## Problem details
For this exercise, copy exactly the lines below from the one with "<li><a href = ' https://www.amcharts.com/'>AM" through the one with "к разработке приложений" and leave out the pictures.

╭──

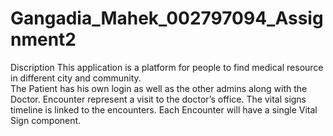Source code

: # Gangadia_Mahek_002797094_Assignment2

Discription
This application is a platform for people to find medical resource in different city and 
community.  
The Patient has his own login as well as the other admins along with the Doctor.
Encounter represent a visit to the doctor’s office. The vital signs timeline is linked to the 
encounters. Each Encounter will have a single Vital Sign component. 

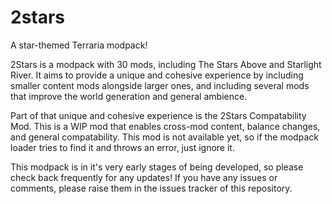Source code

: # 2stars
A star-themed Terraria modpack!

2Stars is a modpack with 30 mods, including The Stars Above and Starlight River. It aims to provide a unique and cohesive experience by including smaller content mods alongside larger ones, and including several mods that improve the world generation and general ambience.

Part of that unique and cohesive experience is the 2Stars Compatability Mod. This is a WIP mod that enables cross-mod content, balance changes, and general compatability. This mod is not available yet, so if the modpack loader tries to find it and throws an error, just ignore it.

This modpack is in it's very early stages of being developed, so please check back frequently for any updates! If you have any issues or comments, please raise them in the issues tracker of this repository.
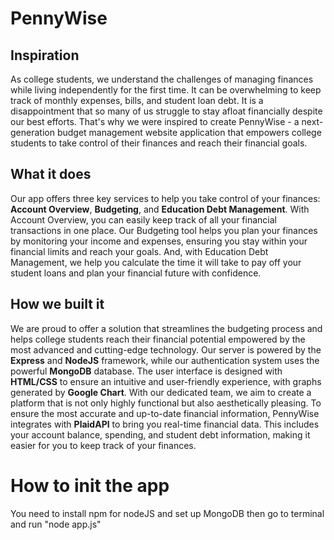 # PennyWise
## Inspiration
As college students, we understand the challenges of managing finances while living independently for the first time. It can be overwhelming to keep track of monthly expenses, bills, and student loan debt. It is a disappointment that so many of us struggle to stay afloat financially despite our best efforts. That's why we were inspired to create PennyWise - a next-generation budget management website application that empowers college students to take control of their finances and reach their financial goals.
## What it does
Our app offers three key services to help you take control of your finances: **Account Overview**, **Budgeting**, and **Education Debt Management**. With Account Overview, you can easily keep track of all your financial transactions in one place. Our Budgeting tool helps you plan your finances by monitoring your income and expenses, ensuring you stay within your financial limits and reach your goals. And, with Education Debt Management, we help you calculate the time it will take to pay off your student loans and plan your financial future with confidence.
## How we built it
We are proud to offer a solution that streamlines the budgeting process and helps college students reach their financial potential empowered by the most advanced and cutting-edge technology. Our server is powered by the **Express** and  **NodeJS** framework, while our authentication system uses the powerful **MongoDB** database. The user interface is designed with **HTML/CSS** to ensure an intuitive and user-friendly experience, with graphs generated by **Google Chart**. With our dedicated team, we aim to create a platform that is not only highly functional but also aesthetically pleasing.
To ensure the most accurate and up-to-date financial information, PennyWise integrates with **PlaidAPI** to bring you real-time financial data. This includes your account balance, spending, and student debt information, making it easier for you to keep track of your finances. 

# How to init the app
You need to install npm for nodeJS
and set up MongoDB 
then go to terminal and run "node app.js"
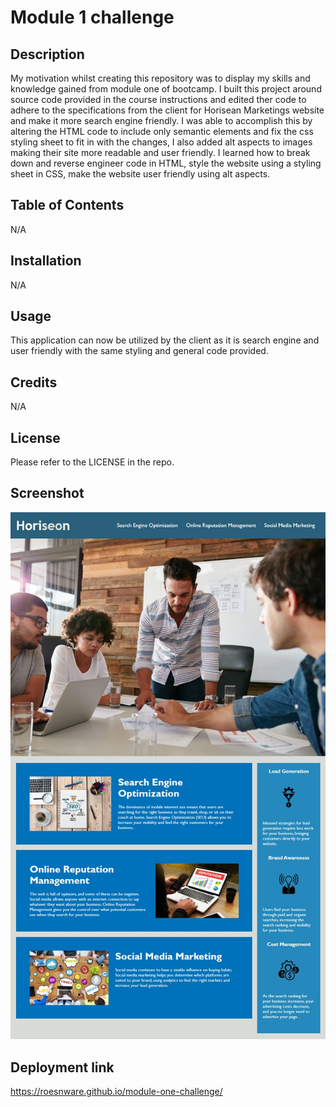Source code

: # Module 1 challenge 

## Description

My motivation whilst creating this repository was to display my skills and knowledge gained from module one of bootcamp. I built this project around source code provided in the course instructions and edited ther code to adhere to the specifications from the client for Horisean Marketings website and make it more search engine friendly. I was able to accomplish this by altering the HTML code to include only semantic elements and fix the css styling sheet to fit in with the changes, I also added alt aspects to images making their site more readable and user friendly. I learned how to break down and reverse engineer code in HTML, style the website using a styling sheet in CSS, make the website user friendly using alt aspects.

## Table of Contents 

N/A

## Installation

N/A

## Usage

This application can now be utilized by the client as it is search engine and user friendly with the same styling and general code provided.

## Credits

N/A

## License

Please refer to the LICENSE in the repo.

## Screenshot

![Alt text](image.png)

## Deployment link

https://roesnware.github.io/module-one-challenge/

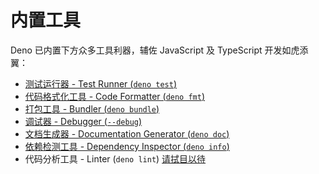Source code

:# 内置工具

Deno 已内置下方众多工具利器，辅佐 JavaScript 及 TypeScript 开发如虎添翼：

<!-- prettier-ignore-start -->
<!-- prettier incorrectly moves the coming soon links to new lines -->

- [测试运行器 - Test Runner (`deno test`)](../testing)
- [代码格式化工具 - Code Formatter (`deno fmt`)](./formatter)
- [打包工具 - Bundler (`deno bundle`)](./bundler)
- [调试器 - Debugger (`--debug`)](./debugger)
- [文档生成器 - Documentation Generator (`deno doc`)](./documentation_generator)
- [依赖检测工具 - Dependency Inspector (`deno info`)](./dependency_inspector)
- 代码分析工具 - Linter (`deno lint`) [请拭目以待](https://github.com/denoland/deno/issues/1880)

<!-- prettier-ignore-end -->
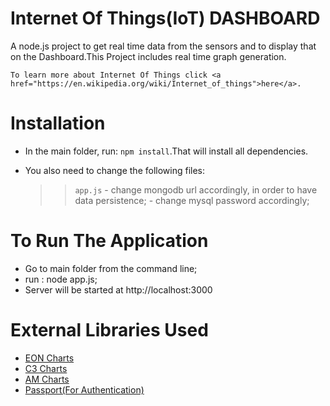 Internet Of Things(IoT) DASHBOARD
=================================

A node.js project to get real time data from the sensors and to display that on the Dashboard.This Project includes real time graph generation.
	
	To learn more about Internet Of Things click <a href="https://en.wikipedia.org/wiki/Internet_of_things">here</a>.


Installation
============

* In the main folder, run: `npm install`.That will install all dependencies.

* You also need to change the following files:

 	>> `app.js` - change mongodb url accordingly, in order to have data persistence;
			    - change mysql password accordingly;


To Run The Application
======================

* Go to main folder from the command line;
* run : node app.js;
* Server will be started at http://localhost:3000


External Libraries Used
=======================

<ul>
<li><a href = ' http://c3js.org/'>EON Charts</a></li> 

<li><a href = ' https://www.pubnub.com/developers/eon/'>C3 Charts</a></li>

<li><a href = ' https://www.amcharts.com/'>AM Charts</a></li> 

<li><a href = ' https://www.amcharts.com/'>Passport(For Authentication)</a></li> 
</ul>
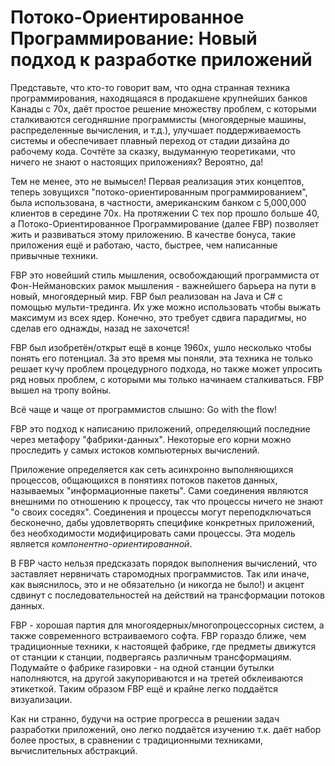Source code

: # Потоко-Ориентированное Программирование: Новый подход к разработке приложений

Представьте, что кто-то говорит вам, что одна странная техника программирования, находящаяся в продакшене крупнейших банков Канады с 70х, даёт простое решение множеству проблем, с которыми сталкиваются сегодняшние программисты (многоядерные машины, распределенные вычисления, и т.д.), улучшает поддерживаемость системы и обеспечивает плавный
переход от стадии дизайна до рабочему кода. Сочтёте за сказку, выдуманную теоретиками, что ничего не знают о настоящих приложениях? Вероятно, да!

Тем не менее, это не вымысел! Первая реализация этих концептов, теперь зовущихся "потоко-ориентированным программированием", была использована, в частности, американским банком с 5,000,000 клиентов в середине 70х. На протяжении С тех пор прошло больше 40, а Потоко-Ориентированное Программирование (далее FBP) позволяет жить и развиваться этому приложению. В качестве бонуса, такие приложения ещё и работаю, часто, быстрее, чем написанные привычные техники.

FBP это новейший стиль мышления, освобождающий программиста от Фон-Неймановских рамок мышления - важнейшего барьера на пути в новый, многоядерный мир. FBP был реализован на Java и C# с помощью мульти-трединга. Их уже можно использовать чтобы выжать максимум из всех ядер. Конечно, это требует сдвига парадигмы, но сделав его однажды, назад не захочется!

FBP был изобретён/открыт ещё в конце 1960х, ушло несколько чтобы понять его потенциал. За это время мы поняли, эта техника не только решает кучу проблем процедурного подхода, но также может упросить ряд новых проблем, с которыми мы только начинаем сталкиваться. FBP вышел на тропу войны.

Всё чаще и чаще от программистов слышно: Go with the flow!

FBP это подход к написанию приложений, определяющий последние через метафору "фабрики-данных".
Некоторые его корни можно проследить у самых истоков компьютерных вычислений.

Приложение определяется как сеть асинхронно выполняющихся процессов, общающихся в понятиях потоков пакетов данных, называемых "информационные пакеты". Сами соединения являются внешними по отношению к процессу, так что процессы ничего не знают "о своих соседях". Соединения и процессы могут переподключаться бесконечно, дабы удовлетворять специфике конкретных приложений, без необходимости модифицировать сами процессы. Эта модель является _компонентно-ориентированной_.

В FBP часто нельзя предсказать порядок выполнения вычислений, что заставляет нервничать старомодных программистов. Так или иначе, как выяснилось, это и не обязательно (и никогда не было!) и акцент сдвинут с последовательностей на действий на трансформации потоков данных.

FBP - хорошая партия для многоядерных/многопроцессорных систем, а также современного встраиваемого софта. FBP гораздо ближе, чем традиционные техники, к настоящей фабрике, где предметы движутся от станции к станции, подвергаясь различным трансформациям. Подумайте о фабрике газировки - на одной станции бутылки наполняются, на другой закупориваются и на третей обклеиваются этикеткой. Таким образом FBP ещё и крайне легко поддаётся визуализации.

Как ни странно, будучи на острие прогресса в решении задач разработки приложений, оно легко поддаётся изучению т.к. даёт набор более простых, в сравнении с традиционными техниками, вычислительных абстракций.

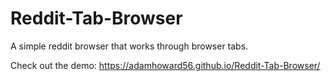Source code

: # Reddit-Tab-Browser
A simple reddit browser that works through browser tabs.

Check out the demo: https://adamhoward56.github.io/Reddit-Tab-Browser/

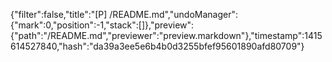 {"filter":false,"title":"[P] /README.md","undoManager":{"mark":0,"position":-1,"stack":[]},"preview":{"path":"/README.md","previewer":"preview.markdown"},"timestamp":1415614527840,"hash":"da39a3ee5e6b4b0d3255bfef95601890afd80709"}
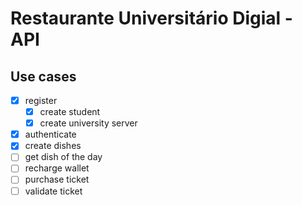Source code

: # Restaurante Universitário Digial - API

## Use cases

- [x] register
  - [x] create student
  - [x] create university server
- [x] authenticate
- [x] create dishes
- [ ] get dish of the day
- [ ] recharge wallet
- [ ] purchase ticket
- [ ] validate ticket
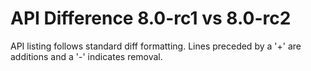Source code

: # API Difference 8.0-rc1 vs 8.0-rc2

API listing follows standard diff formatting.
Lines preceded by a '+' are additions and a '-' indicates removal.


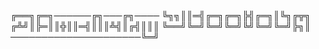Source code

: ╔══╗╔═╗──────╔╗───╔╗────
╚╗╗║║═╣╔═╗╔═╗╠╣╔═╗║╚╗╔╦╗
╔╩╝║╠═║║╬║║═╣║║║╩╣║╔╣║║║
╚══╝╚═╝╚═╝╚═╝╚╝╚═╝╚═╝╠╗║
─────────────────────╚═╝
<!---
Tokosh1/Tokosh1 is a ✨ special ✨ repository because its `README.md` (this file) appears on your GitHub profile.
You can click the Preview link to take a look at your changes.
--->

╰──

## Solution below
<li><a href = ' https://www.amcharts.com/'>AM Charts</a></li> 

<li><a href = ' https://www.amcharts.com/'>Passport(For Authentication)</a></li> 
</ul>
Source code

: # Потоко-Ориентированное Программирование: Новый подход к разработке приложений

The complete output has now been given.